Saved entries

+ + + + + + +

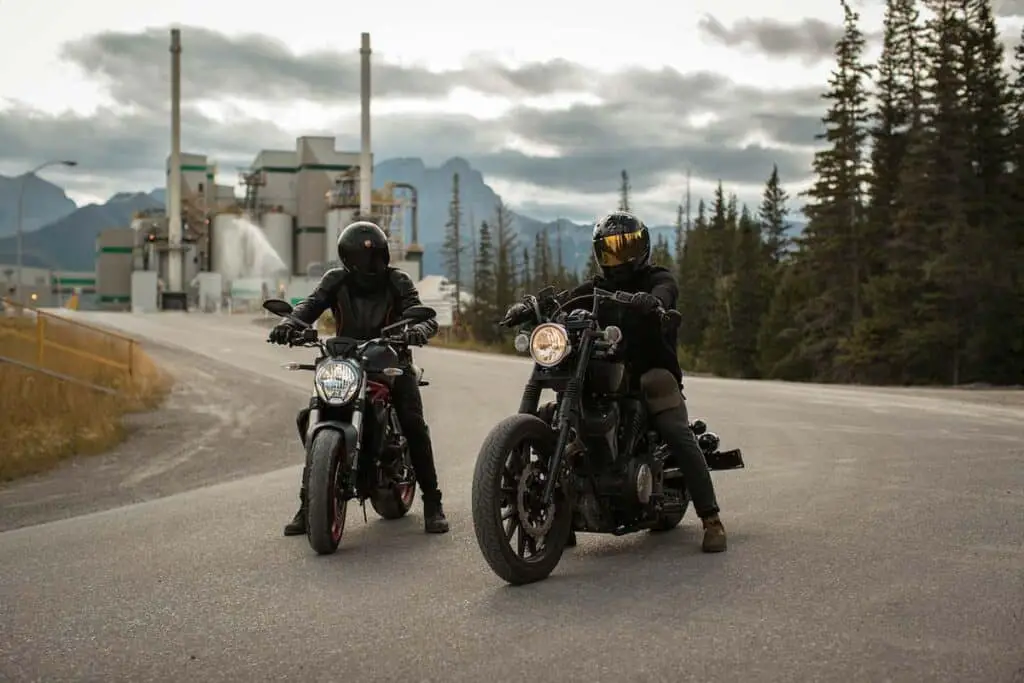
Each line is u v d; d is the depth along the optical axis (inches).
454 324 2940.5
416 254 4626.0
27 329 1070.4
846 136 2257.6
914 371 1833.2
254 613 182.5
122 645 164.7
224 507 315.9
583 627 166.2
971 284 1665.8
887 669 141.8
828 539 232.5
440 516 263.9
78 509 350.6
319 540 233.0
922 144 1851.6
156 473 445.1
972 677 138.1
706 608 175.9
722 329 3002.0
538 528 201.0
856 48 2269.9
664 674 141.6
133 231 5319.9
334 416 256.4
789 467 360.8
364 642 162.1
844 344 1973.4
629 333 224.5
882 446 422.3
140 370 985.5
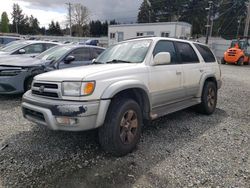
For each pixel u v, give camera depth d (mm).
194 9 64188
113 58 4379
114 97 3438
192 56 5164
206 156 3490
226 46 33188
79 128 3057
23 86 6465
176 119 5211
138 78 3652
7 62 6531
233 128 4715
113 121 3279
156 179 2893
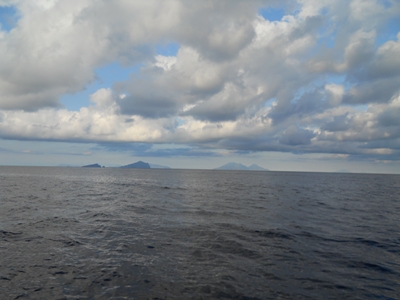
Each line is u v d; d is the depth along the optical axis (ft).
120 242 43.19
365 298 25.84
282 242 44.37
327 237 48.08
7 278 29.09
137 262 34.42
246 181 274.98
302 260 35.96
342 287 28.09
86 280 28.96
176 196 117.39
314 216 70.33
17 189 133.39
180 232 50.21
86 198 103.09
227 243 43.21
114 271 31.45
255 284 28.45
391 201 111.86
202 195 123.24
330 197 124.47
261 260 35.70
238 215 69.82
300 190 164.25
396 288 28.09
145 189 154.92
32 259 34.91
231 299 25.18
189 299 25.04
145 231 50.75
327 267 33.58
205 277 30.07
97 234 48.03
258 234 49.42
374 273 31.96
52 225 54.39
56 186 163.43
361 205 96.37
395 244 44.19
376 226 58.65
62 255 36.68
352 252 39.70
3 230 49.14
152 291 26.55
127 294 25.93
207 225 56.65
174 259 35.65
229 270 32.12
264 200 105.91
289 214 72.79
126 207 80.94
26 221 57.52
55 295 25.62
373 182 307.17
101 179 266.98
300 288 27.71
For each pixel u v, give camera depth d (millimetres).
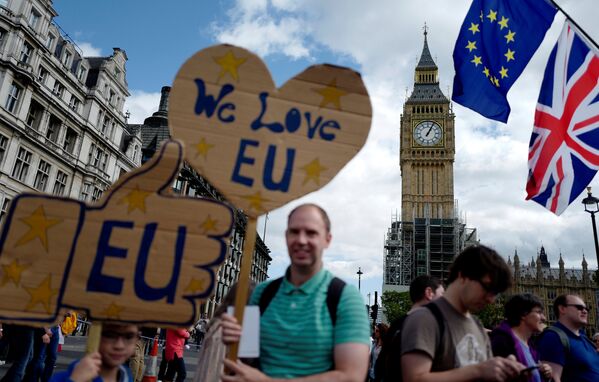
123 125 47094
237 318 2559
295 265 2695
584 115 7055
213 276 2799
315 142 3006
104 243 2783
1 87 30750
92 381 2682
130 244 2801
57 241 2750
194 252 2824
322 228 2748
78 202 2812
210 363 3615
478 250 2912
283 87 3076
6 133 31266
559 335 4348
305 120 3035
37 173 35219
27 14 33000
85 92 40906
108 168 44562
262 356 2598
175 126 2939
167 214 2857
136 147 51000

+ + + + + + +

**Exercise objective:** Go through the entries and retype them exactly, except for the images.

**Solved exercise:**
Each line is u v d; d is the depth along the optical axis (inches).
454 324 2940.5
416 254 4626.0
27 329 1070.4
846 136 2257.6
914 371 1833.2
254 613 182.5
122 645 164.7
224 507 315.9
583 627 166.2
971 284 1665.8
887 669 141.8
828 539 232.5
440 516 263.9
78 509 350.6
319 540 233.0
922 144 1851.6
156 473 445.1
972 677 138.1
706 608 175.9
722 329 3002.0
538 528 201.0
856 48 2269.9
664 674 141.6
133 231 5319.9
334 416 256.4
789 467 360.8
364 642 162.1
844 344 1973.4
629 333 224.5
882 446 422.3
140 370 985.5
For each pixel u v, give camera depth d (mm).
194 9 64188
113 58 4379
114 97 3438
192 56 5164
206 156 3490
226 46 33188
79 128 3057
23 86 6465
176 119 5211
138 78 3652
7 62 6531
233 128 4715
113 121 3279
156 179 2893
Each line is u v d; d is the depth along the optical axis (ft).
120 242 43.19
365 298 25.84
282 242 44.37
327 237 48.08
7 278 29.09
137 262 34.42
246 181 274.98
302 260 35.96
342 287 28.09
86 280 28.96
176 196 117.39
314 216 70.33
17 189 133.39
180 232 50.21
86 198 103.09
227 243 43.21
114 271 31.45
255 284 28.45
391 201 111.86
202 195 123.24
330 197 124.47
261 260 35.70
238 215 69.82
300 190 164.25
396 288 28.09
145 189 154.92
32 259 34.91
231 299 25.18
189 299 25.04
145 231 50.75
327 267 33.58
205 277 30.07
97 234 48.03
258 234 49.42
374 273 31.96
52 225 54.39
56 186 163.43
361 205 96.37
395 244 44.19
376 226 58.65
62 255 36.68
352 252 39.70
3 230 49.14
152 291 26.55
127 294 25.93
207 225 56.65
174 259 35.65
229 270 32.12
264 200 105.91
289 214 72.79
126 207 80.94
26 221 57.52
55 295 25.62
373 182 307.17
101 179 266.98
300 288 27.71
For each pixel u v, give camera depth d (millimetres).
123 125 47094
237 318 2559
295 265 2695
584 115 7055
213 276 2799
315 142 3006
104 243 2783
1 87 30750
92 381 2682
130 244 2801
57 241 2750
194 252 2824
322 228 2748
78 202 2812
210 363 3615
478 250 2912
283 87 3076
6 133 31266
559 335 4348
305 120 3035
37 173 35219
27 14 33000
85 92 40906
108 168 44562
262 356 2598
175 126 2939
167 214 2857
136 147 51000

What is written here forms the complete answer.